### QUESTIONS TO ANSWER
(a) In the PLL skip thread, rewrite the paragraph that begins "One way I like going about learning algs" as a short bulleted list that keeps its main facts.
(b) Translate this sentence from the PLL skip thread into Spanish: "I could have added more cases, but there's a bunch I didn't know, and I figured 17 would be enough for one video."
(c) Reproduce the stretch of the PLL skip thread from "I like that" through "goodatthis (Oct 8, 2014)" without any changes.

# [video] Easy PLL Skip Cases for OLL



## Rubiks560 (Oct 7, 2014)

People on here probably know a lot of these, but I figured I'd post it just in case.

edit: the embed tool doesn't seem to be working, so I'll just leave the link I guess.


----------



## Deathranger999 (Oct 7, 2014)

Great video Chris, thanks! 

I had kinda thought about this, but I never really got into it. Sometimes what I thought would be a skip ended up as a J or a Y perm.


----------



## antoineccantin (Oct 8, 2014)

For the second case, I think B' R' U' R U B is way faster. First, it's faster to do, and no U2 before.

Also for the mirror of the sexy hammer, I find F R U' R' U R U R' F' is faster because of no U2.

Finally, I like r' U r2 U' r2 U' r2 U r' better than the lefty alg you showed. It would also be fun to show the other blocky fat-sunes, such as R U2 R' U2 R' F R F' and mirrors, ect..


----------



## Rubiks560 (Oct 8, 2014)

antoineccantin said:


> For the second case, I think B' R' U' R U B is way faster. First, it's faster to do, and no U2 before.
> 
> Also for the mirror of the sexy hammer, I find F R U' R' U R U R' F' is faster because of no U2.
> 
> Finally, I like r' U r2 U' r2 U' r2 U r' better than the lefty alg you showed. It would also be fun to show the other blocky fat-sunes, such as R U2 R' U2 R' F R F' and mirrors, ect..



I like that trick for the F sexy F'. 

I'm pretty sure I listed your alg for sexy hammer in the video.

I like the lefty alg way more. IMO it's faster than both the right algs. I could have added more cases, but there's a bunch I didn't know, and I figured 17 would be enough for one video. I can always make a second.


----------



## goodatthis (Oct 8, 2014)

One way I like going about learning algs is I just learn the mirror, inverse, and inverse mirror or any given alg, and adding each of those to your my alg list. Later I'll learn the commonly used case for the alg, and that's why I only know about 30 OLLs but I know 50 algs haha. Depends on the case, but it's usually pretty useful for OLLCP type stuff. Sometimes I'll do it the other way around, but I usually do it this way.

Heres an example. I learned the alg for the W shape OLL (R U R' U R U' R' U' R' F R F') and I was able to learn its mirror, and the inverses of each (Bad P) with little extra work. 4 algs for the price of one!


----------



## Deathranger999 (Oct 8, 2014)

For those block-like L cases at 4:00 I always used the regular sized moves, like (x) R' U R2 D' R2 U' R2 D (x'). Would the other way, using wide slices, be more ergonomic? I've always used it this way, I didn't even know you could do it with wide slices for a while.


----------



## antoineccantin (Oct 9, 2014)

Rubiks560 said:


> I like the lefty alg way more. IMO it's faster than both the right algs.



Does this make you change your mind? 






No regrips and I can get it sub 0.6


----------



## kcl (Oct 9, 2014)

### THE DATA
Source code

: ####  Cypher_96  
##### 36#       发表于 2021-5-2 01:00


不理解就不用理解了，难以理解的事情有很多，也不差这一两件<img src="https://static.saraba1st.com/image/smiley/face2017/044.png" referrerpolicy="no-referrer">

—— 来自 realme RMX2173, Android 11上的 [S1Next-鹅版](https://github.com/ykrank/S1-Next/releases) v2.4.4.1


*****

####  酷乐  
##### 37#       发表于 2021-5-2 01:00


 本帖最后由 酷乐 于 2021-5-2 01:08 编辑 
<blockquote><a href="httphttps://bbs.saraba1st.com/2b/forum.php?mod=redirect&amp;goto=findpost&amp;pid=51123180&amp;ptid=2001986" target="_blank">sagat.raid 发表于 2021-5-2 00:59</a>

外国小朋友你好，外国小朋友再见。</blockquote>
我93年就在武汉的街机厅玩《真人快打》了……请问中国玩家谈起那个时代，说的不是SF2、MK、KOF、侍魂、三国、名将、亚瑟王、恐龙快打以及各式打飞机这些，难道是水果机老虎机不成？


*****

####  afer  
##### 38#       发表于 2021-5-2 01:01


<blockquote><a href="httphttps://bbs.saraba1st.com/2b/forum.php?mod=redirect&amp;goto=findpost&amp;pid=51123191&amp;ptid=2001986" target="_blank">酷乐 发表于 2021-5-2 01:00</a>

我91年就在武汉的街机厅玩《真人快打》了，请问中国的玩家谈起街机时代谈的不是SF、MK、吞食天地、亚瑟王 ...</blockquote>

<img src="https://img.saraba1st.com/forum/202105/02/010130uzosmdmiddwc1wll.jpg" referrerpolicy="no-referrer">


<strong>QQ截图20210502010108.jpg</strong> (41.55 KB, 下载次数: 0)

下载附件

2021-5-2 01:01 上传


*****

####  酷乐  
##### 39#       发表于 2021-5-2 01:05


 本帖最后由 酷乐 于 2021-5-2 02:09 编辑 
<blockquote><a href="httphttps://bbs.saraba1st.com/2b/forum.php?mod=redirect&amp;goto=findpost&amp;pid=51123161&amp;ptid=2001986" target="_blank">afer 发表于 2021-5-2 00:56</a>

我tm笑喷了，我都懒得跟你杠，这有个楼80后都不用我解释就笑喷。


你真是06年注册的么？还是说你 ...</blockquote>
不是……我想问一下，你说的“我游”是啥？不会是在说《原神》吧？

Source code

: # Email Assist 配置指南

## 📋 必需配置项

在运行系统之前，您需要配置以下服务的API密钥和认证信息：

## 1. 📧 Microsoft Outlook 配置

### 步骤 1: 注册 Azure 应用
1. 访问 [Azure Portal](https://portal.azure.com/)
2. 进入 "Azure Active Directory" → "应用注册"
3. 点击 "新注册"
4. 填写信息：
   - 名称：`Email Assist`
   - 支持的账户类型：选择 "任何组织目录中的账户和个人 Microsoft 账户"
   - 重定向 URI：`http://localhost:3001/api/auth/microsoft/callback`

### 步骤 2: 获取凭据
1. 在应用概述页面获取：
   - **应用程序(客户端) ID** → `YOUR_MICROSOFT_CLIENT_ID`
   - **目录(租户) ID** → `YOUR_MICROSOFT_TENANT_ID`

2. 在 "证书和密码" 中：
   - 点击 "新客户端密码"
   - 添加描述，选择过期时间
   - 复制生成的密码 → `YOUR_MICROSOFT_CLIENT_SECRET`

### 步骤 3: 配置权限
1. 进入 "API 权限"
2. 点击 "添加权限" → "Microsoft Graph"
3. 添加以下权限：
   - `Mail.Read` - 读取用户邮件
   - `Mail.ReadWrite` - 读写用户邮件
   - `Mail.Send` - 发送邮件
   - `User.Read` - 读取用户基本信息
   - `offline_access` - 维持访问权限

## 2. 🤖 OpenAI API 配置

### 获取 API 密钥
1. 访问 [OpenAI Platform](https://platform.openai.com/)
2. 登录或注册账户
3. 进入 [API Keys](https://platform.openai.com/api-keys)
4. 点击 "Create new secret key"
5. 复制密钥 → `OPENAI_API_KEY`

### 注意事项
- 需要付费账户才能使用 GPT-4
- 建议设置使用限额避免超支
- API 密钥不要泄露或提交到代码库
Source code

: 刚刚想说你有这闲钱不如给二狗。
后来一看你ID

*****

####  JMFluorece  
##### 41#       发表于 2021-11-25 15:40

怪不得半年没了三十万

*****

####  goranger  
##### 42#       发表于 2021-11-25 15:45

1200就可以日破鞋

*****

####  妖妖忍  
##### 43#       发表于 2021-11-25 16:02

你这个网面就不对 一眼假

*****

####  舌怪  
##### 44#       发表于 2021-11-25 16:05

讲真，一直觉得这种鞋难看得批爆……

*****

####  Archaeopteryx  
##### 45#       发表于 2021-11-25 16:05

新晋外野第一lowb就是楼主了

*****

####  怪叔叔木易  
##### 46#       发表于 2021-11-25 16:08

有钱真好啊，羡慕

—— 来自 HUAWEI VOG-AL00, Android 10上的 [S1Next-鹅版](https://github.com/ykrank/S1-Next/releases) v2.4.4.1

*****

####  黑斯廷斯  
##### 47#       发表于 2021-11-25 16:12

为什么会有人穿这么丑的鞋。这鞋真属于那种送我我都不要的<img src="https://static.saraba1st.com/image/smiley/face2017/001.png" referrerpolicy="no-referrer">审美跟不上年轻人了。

### PER-TASK ANSWERS
(a)
- The writer learns the mirror, inverse, and inverse mirror of a given alg and adds each to their alg list.
- Later they learn the case the alg is commonly used for.
- As a result, they know about 30 OLLs but 50 algs.
- Depending on the case, this is usually pretty useful for OLLCP-type work.
- They sometimes work in the reverse order but usually follow this one.

(b) Podría haber añadido más casos, pero hay un montón que no conocía, y pensé que 17 serían suficientes para un video.

(c)
I like that trick for the F sexy F'. 

I'm pretty sure I listed your alg for sexy hammer in the video.

I like the lefty alg way more. IMO it's faster than both the right algs. I could have added more cases, but there's a bunch I didn't know, and I figured 17 would be enough for one video. I can always make a second.


----------



## goodatthis (Oct 8, 2014)